Your site can have a lot of traffic, for many different reasons. Apart from that, your site can experience peaks of traffic.
To deal with this you can build your own infrastructures, but today there are other solutions available, such as the ones provided by Amazon and by Google.
Amazon web services
They are several platforms:
- s3 is used for storage
- ec2 is an on demand virtual server controlled with web service api (you can use your favourite linux distribution). It provides Acl for port control, you can choose datacenter (currently only in the US), and do a snapshot backup to s3
- simpledb is a hash-like database that store items with attribute/value pairs. It is meant for small items, organized into domains, redundant and distributed, has no schema, in it everything is a strin, it allows to use list values, you use sql-like queries to retrieve data
Google apps engine
With this solutions you run your application directly on the Google infrastructure. There is no concept of hardware – you just deploy an application. For the moment it’s limited to python and for sure it has not the same flexibility of the Amazon Solutions. As a compensation for not having access to low level sockets you can use memcache, image, email, url fetch, google auth and users. The platform is limiting but takes care of scaling problems.

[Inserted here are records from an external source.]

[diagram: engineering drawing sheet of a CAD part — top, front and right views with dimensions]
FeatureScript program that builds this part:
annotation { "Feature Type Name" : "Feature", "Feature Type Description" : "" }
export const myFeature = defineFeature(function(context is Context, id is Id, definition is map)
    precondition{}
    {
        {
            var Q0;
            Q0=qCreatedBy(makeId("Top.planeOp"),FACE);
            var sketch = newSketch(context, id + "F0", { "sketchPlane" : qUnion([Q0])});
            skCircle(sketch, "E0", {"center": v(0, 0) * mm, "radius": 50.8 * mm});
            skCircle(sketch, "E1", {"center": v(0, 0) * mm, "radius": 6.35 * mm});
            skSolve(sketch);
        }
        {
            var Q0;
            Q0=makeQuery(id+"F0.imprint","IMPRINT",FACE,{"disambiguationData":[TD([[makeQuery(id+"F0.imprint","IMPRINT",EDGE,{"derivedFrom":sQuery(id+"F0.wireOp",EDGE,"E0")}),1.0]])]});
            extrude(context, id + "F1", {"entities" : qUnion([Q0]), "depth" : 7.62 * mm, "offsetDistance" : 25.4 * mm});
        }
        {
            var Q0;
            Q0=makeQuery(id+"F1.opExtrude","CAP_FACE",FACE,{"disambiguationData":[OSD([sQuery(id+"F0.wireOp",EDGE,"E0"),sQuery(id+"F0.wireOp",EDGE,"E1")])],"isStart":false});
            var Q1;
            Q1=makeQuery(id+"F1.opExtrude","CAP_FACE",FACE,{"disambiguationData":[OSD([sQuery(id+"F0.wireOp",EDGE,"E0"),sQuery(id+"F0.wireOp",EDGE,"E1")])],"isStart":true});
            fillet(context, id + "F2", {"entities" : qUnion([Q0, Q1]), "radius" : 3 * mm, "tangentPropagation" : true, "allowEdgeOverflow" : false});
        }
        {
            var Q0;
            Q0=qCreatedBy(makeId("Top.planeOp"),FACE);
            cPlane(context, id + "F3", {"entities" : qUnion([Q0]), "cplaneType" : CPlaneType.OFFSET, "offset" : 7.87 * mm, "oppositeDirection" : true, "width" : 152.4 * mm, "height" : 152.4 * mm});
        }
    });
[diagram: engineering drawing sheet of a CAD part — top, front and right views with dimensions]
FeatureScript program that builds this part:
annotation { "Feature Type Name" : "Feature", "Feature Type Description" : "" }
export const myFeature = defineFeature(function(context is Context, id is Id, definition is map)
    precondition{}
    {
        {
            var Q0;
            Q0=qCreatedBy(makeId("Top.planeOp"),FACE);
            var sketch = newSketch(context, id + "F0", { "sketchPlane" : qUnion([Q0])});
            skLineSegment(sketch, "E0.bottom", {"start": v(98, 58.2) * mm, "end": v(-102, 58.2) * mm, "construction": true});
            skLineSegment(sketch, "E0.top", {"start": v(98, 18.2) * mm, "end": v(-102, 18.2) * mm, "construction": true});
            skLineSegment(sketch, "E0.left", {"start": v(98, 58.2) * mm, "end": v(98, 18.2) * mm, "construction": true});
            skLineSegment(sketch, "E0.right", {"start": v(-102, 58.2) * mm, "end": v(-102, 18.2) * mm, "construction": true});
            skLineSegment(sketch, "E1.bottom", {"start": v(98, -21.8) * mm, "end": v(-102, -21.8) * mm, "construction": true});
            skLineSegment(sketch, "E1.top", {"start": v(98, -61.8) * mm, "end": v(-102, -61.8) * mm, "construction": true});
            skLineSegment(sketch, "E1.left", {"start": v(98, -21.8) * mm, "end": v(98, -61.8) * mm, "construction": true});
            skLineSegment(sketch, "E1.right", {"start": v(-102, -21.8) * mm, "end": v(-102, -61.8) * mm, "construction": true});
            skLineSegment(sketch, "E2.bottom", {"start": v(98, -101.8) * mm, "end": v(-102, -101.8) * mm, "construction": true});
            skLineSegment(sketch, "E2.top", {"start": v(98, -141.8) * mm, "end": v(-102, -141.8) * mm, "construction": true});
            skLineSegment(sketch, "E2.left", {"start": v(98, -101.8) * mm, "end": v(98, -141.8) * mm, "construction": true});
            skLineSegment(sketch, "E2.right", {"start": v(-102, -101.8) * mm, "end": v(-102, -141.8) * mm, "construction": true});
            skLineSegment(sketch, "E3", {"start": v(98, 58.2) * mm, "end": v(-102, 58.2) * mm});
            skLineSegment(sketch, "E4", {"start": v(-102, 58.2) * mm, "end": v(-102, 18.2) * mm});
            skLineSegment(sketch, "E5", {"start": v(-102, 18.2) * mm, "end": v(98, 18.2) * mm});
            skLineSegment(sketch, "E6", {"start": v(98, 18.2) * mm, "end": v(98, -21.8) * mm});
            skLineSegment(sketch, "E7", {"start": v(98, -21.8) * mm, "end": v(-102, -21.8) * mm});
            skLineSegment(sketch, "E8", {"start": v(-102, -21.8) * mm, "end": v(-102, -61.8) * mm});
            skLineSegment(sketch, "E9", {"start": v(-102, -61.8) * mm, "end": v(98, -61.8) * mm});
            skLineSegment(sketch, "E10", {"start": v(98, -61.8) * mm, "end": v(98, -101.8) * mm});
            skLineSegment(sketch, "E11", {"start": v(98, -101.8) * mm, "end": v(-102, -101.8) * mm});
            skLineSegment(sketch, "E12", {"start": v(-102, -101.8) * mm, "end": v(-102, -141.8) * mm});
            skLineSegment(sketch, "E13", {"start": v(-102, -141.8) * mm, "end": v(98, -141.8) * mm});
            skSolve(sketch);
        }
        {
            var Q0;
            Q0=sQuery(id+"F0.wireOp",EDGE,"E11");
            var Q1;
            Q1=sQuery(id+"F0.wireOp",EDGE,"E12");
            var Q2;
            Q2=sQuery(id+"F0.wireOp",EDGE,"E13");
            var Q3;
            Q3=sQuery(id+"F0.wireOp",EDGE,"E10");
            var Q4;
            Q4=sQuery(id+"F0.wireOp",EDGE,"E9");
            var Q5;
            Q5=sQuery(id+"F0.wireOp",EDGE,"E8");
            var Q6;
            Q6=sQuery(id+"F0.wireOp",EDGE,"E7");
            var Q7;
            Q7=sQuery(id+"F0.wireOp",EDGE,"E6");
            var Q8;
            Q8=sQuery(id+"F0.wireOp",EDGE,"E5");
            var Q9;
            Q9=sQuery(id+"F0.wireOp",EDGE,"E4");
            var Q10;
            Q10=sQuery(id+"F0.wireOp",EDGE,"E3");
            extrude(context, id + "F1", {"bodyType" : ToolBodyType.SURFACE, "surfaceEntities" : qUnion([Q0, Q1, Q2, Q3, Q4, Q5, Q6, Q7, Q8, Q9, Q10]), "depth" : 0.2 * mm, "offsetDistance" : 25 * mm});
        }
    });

Bigtable is Google solution for database. It is very similar to simple db (no schema, list values) but also very different (data type support, references and multiple tables, blob files (1mb)). What is very limiting is that results can only last for a couple of second, after that they are killed by the system. On the other hand it is very easy to use. In few words, you have to accept the limitations.
With Google Apps Engine you have no background jobs, no possibility to backup/snapshot data, emails can only be sent from google accounts and it’s restricted to pure-python libraries and given apis
Considerations and usage suggestions
The impression taken from this session is that we need to use a lot of tricks to proficiently use these tools, even Amazon. The speaker illustrated some case such as uploading users data with authentication.
If the application I developed needs extra capacity for an unknown period of time with Amazon ec2 is quite easy to start additional instances. It’s a matter of using a time base systems, such as cron (amazon)
If the need is for something that is load balanced a possible solution is to itegrate ec2 usage with some monitoring tool, such as Monit. With these tools I can monitor if the load is too high and eventually add new instances. Monitoring for these solutions is the hard part to do because there is no ready solution for it
Even if the site has its own infrastructure that works it’s possible, if neededn, add extra capacity connecting to ec2, so to combine the best of both worlds. However ec2 is not available in Europe at the moment and so there could be latency problems.
Real life use cases of these platforms:
- googbad.me
- dawanda.com
- g.ho.st
Final thoughts
- get accustomed to eventual consistency (not sure that queries of few milliseonds are updated in all instances)
- be prepared to leave relational database
- many miss strong SLAs – most of the time u can live fine without
- hardware is a commodity – only specialize in it if it really necessary
Jonathan Weiss
A Ruby consultant and partner at Peritor Wissensmanagement GmbH in Berlin, Germany. For the last years he has been developing and consulting large Ruby on Rails projects where he focused on Scalability and Security. He is an active member of the Ruby and Rails community and is the developer of the Open Source deployment tool Webistrano. In his spare time he maintains Rubygems and Rails in the FreeBSD Ports system.